"""

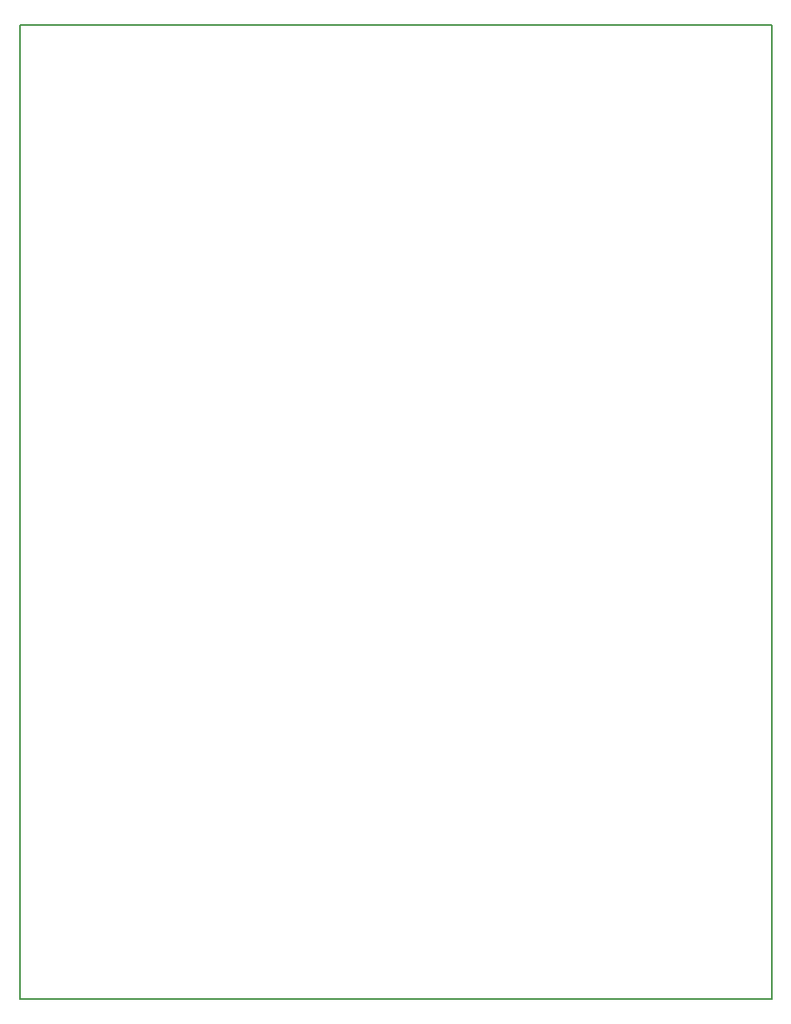
<source format=gm1>
G04 #@! TF.FileFunction,Profile,NP*
%FSLAX46Y46*%
G04 Gerber Fmt 4.6, Leading zero omitted, Abs format (unit mm)*
G04 Created by KiCad (PCBNEW 4.0.2+dfsg1-stable) date Sat 10 Jun 2017 09:37:02 PM MDT*
%MOMM*%
G01*
G04 APERTURE LIST*
%ADD10C,0.100000*%
%ADD11C,0.150000*%
G04 APERTURE END LIST*
D10*
D11*
X49530000Y-136000000D02*
X49530000Y-37000000D01*
X126000000Y-136000000D02*
X49530000Y-136000000D01*
X126000000Y-37000000D02*
X126000000Y-136000000D01*
X49500000Y-37000000D02*
X125970000Y-37000000D01*
M02*

</source>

"""

> **EXERCISE DIRECTIONS**
When a line in the records above holds "APERTURE", that line is to be reported.

> **RESPONSE**
G04 APERTURE LIST*
G04 APERTURE END LIST*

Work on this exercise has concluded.